子朝的脸沉得能耷拉到地上。
和子旦不同,子朝身上没有多少膘肉,一身晒成褐色的精练肌肉,整张脸上只有那修剪整齐的茂盛胡须和俩眼袋突出。
此刻那俩眼袋正一抽一抽地颤着,也不知是气的还是被车颠的。
其实都不是,他是被子画给抽的。
兄长失势,子朝正是得意的时候,原本想趁机让儿子在父亲面前露露脸,结果出了这么大一个丑,白挨父亲一个嘴巴。子朝气不打一出来,恨不得立刻胖揍那不争气的小混账一顿。

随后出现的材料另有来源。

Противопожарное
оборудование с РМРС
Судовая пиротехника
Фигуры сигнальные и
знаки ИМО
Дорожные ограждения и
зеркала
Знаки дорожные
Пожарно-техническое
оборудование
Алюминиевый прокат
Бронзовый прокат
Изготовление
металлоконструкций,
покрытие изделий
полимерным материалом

但是首先,他得先解决掉眼前这个煞星——这个早就该“死”的人。
在相距一百步时,两辆车停了下来。八匹战马四四相对,各自站着抖棱尾巴。此时殷军已经全数撤走,子杲的师团跟在弃的战车后头,活像是他的部下。子朝看得火起,狠狠地剜了儿子一眼,被绑成个团子的子杲畏缩地低下了头。
弃略挪一下,挡住了子杲:“子朝,准备好了吗?”
“杀你不用做什么准备。”对方啐了一口,俩眼袋子跟着一蹦。
“你理会错了,我说的是你准备好去死了吗?!”
“死”字陡然一高,巫鸩得了暗示般猛催战马,四马拉动战车隆隆直冲。弃飞快射出一箭,丢下弓抓起铜戈直奔子朝。片刻之间抓弓射箭,羽箭准头必然不足,子朝大吼催车快走,一面侧身轻松避过。